Readers here at the blog will know that I’ve had a long-standing interest in triathlon fatalities. My interest was originally sparked by media reports and the paradox that seemingly healthy and fit triathletes might die on race day.
I was involved with an internal review of this problem at USA Triathlon (USAT), the governing body for the sport of triathlon in the United States. In 2011, that task force issued a formal report and set of recommendations for athletes, event organizers, and USAT itself. Those written recommendations are still valuable today as we work to reduce the number of triathlon race-related fatalities.
In this week’s edition of Annals of Internal Medicine, I joined with Drs. Kevin Harris and Barry Maron from the Minneapolis Heart Institute in reporting on “Death and Cardiac Arrest in U.S. Triathlon Participants, 1985-2016: A Case Series.” In this scientific report, we’ve gathered information about 122 athletes who died and another 13 athletes who suffered cardiac arrest but survived during triathlon races in the United States over the past 3 decades. This is, by far, the most comprehensive scientific report on this subject.
Special thanks go to the leadership at USAT which recognized the importance of this issue, has been proactive in working to reduce the number of race-related fatalities, and was extraordinarily helpful to our investigative team as we assembled the information for our new report.
The Important Observations
- Victims were 47 +/- 12 years old
- 85% were men
- Almost 40% were first-time triathlon participants
- There were no elite or professional athletes among the victims
- The overall rate for fatalities or cardiac arrest was 1.74 per 100,000 participants (2.40 for men, 0.79 for women). For comparison, the rates of cardiac arrest (including fatalities) are approximately 1.0 per 100,000 participants in marathons and 0.3 per 100,000 participants in half marathons.
- The fatality risk in triathlon increases exponentially with age; the fatality rate was 18.6 per 100,000 participants among men 60+ years old
- Fatality rates were similar for short, intermediate, and long-distance races
- The majority of deaths (74%) occurred during the swim segment; smaller numbers of deaths occurred during the bike or run segments or after finishing the race
- Among 22 fatalities occurring during the bike segment, 15 were due to traumatic injuries
- At autopsy, clinically relevant (but presumably previously unrecognized) heart/vascular disease was found in many victims
A Recipe for Doing Better
We should focus on two strategies for reducing the number of fatalities: 1) we should work to prevent incidents of race-related cardiac arrest and 2) we should work to improve the survival rate for any such victims of cardiac arrest. Athletes, physicians, event organizers, safety personnel, and sport governing bodies can all play an important role.
Athletes should:
- Make certain that their participation in a particular race is in keeping with their health, both chronic and acute, as well as their ability and preparation.
- Consider their heart health before participating. This may be particularly true for first-time participants and for men who have reached middle age. For older men, testing for “hidden” coronary artery disease (CAD) or other forms of cardiovascular disease may be appropriate.
- Assess their health on race day and consider not racing if they are “sick.” Symptoms, particularly systemic symptoms like fever, are related to DNF rates in other sports settings.
- Be prepared for the rigors of a triathlon swim. It is important to be a capable swimmer and to have practiced open water swimming in advance of the race.
- Think to STOP at the first sign of medical troubles (unexplained shortness of breath, chest pain/discomfort, or light-headedness), particularly during the swim segment.
Physicians should:
- Be aware of the risks of participating in triathlon and be in a position to counsel their athlete patients about those risks in the context of the patient’s specific health situation.

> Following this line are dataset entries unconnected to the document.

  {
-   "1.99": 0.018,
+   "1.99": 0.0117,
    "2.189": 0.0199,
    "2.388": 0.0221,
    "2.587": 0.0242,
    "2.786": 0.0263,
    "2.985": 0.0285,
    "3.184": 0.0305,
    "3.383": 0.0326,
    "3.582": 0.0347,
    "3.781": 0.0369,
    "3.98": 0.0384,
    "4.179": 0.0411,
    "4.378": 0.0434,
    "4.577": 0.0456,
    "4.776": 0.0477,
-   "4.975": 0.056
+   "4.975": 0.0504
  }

- Consider the potential value of cardiac screening, particularly for occult CAD in men who have reached middle age. Evidence-based screening protocols are not yet available, so an approach will need to be individualized. In most cases, an evaluation of the traditional risk factors for CAD would be appropriate and in some cases, additional testing such as calcium-scoring cardiac CT or stress testing may be appropriate. Athletes who are just beginning an exercise program should receive special attention in this regard.
Event organizers should:
- Develop a robust safety plan, particularly for the swim segment, that enables prompt (near instantaneous) identification of a lifeless victim, and then rescue of that individual to a location where CPR, defibrillation, and advanced life support can be provided.

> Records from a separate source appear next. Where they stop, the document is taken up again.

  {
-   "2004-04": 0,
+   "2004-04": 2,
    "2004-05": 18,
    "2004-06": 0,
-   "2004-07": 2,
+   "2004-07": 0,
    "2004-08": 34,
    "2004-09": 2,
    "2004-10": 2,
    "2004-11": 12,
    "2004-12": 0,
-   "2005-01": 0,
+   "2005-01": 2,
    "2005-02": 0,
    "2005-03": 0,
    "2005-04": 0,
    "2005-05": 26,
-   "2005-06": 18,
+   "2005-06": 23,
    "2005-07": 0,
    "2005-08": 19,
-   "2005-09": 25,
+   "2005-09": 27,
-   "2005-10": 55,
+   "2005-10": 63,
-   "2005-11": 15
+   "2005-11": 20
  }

- Have a communication system for all individuals involved in race-day safety.
- Rehearse the safety response to a lifeless victim, especially for the swim segment.

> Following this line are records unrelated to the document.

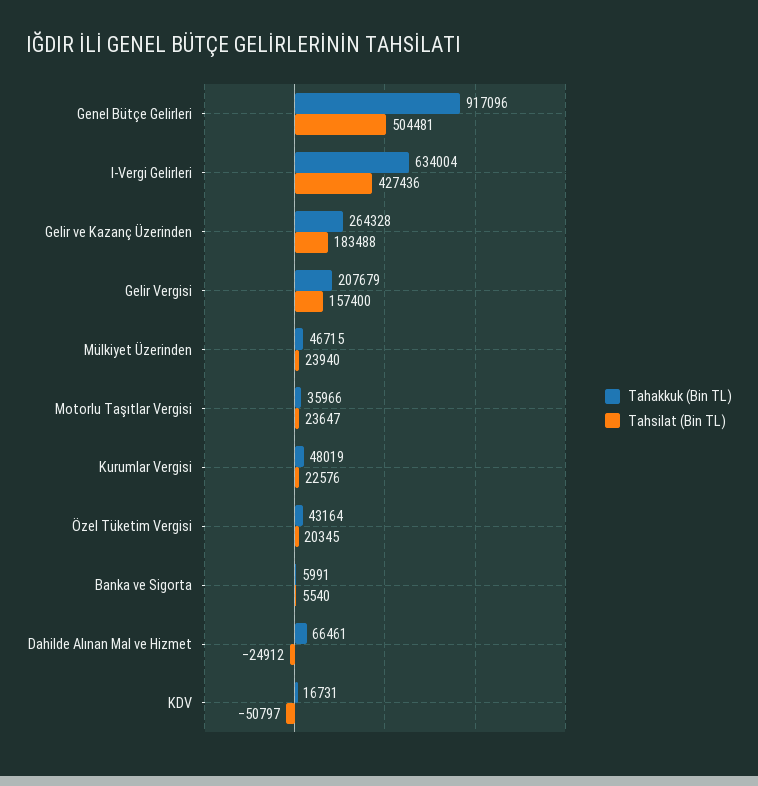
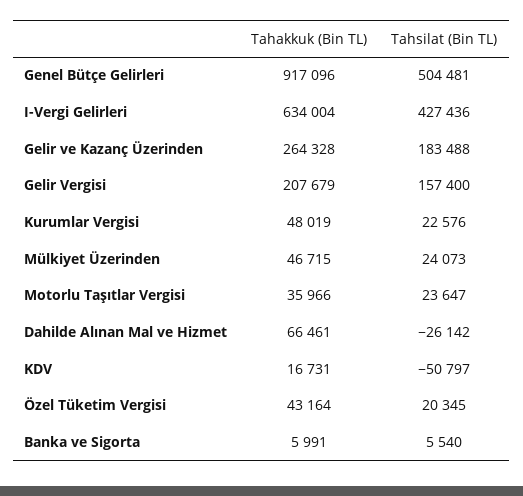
  {
    "Tahakkuk (Bin TL)": {
      "Genel Bütçe Gelirleri": 917096,
      "I-Vergi Gelirleri": 634004,
      "Gelir ve Kazanç Üzerinden": 264328,
      "Gelir Vergisi": 207679,
      "Mülkiyet Üzerinden": 46715,
      "Motorlu Taşıtlar Vergisi": 35966,
      "Kurumlar Vergisi": 48019,
      "Özel Tüketim Vergisi": 43164,
      "Banka ve Sigorta": 5991,
      "Dahilde Alınan Mal ve Hizmet": 66461,
      "KDV": 16731
    },
    "Tahsilat (Bin TL)": {
      "Genel Bütçe Gelirleri": 504481,
      "I-Vergi Gelirleri": 427436,
      "Gelir ve Kazanç Üzerinden": 183488,
      "Gelir Vergisi": 157400,
-     "Mülkiyet Üzerinden": 23940,
+     "Mülkiyet Üzerinden": 24073,
      "Motorlu Taşıtlar Vergisi": 23647,
      "Kurumlar Vergisi": 22576,
      "Özel Tüketim Vergisi": 20345,
      "Banka ve Sigorta": 5540,
-     "Dahilde Alınan Mal ve Hizmet": -24912,
+     "Dahilde Alınan Mal ve Hizmet": -26142,
      "KDV": -50797
    }
  }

Race-day safety officials should:
- Be trained in CPR and use of the AED.
- Be familiar, through rehearsal, with the communication and safety plans.
Sports governing bodies should:
- Provide education for athletes, event organizers, medical directors, and volunteer safety officials about life-threatening race-day emergencies.
- Develop rules and sanctioning requirements that promote athlete safety.
Reference:
- Harris KM, Creswell LL, Haas TS, Thomas T, Tung M, Isaacson E, Garberich RF, Maron BJ. Death and cardiac arrest in U.S. triathlon participants. Annals of Internal Medicine 2017 (in press).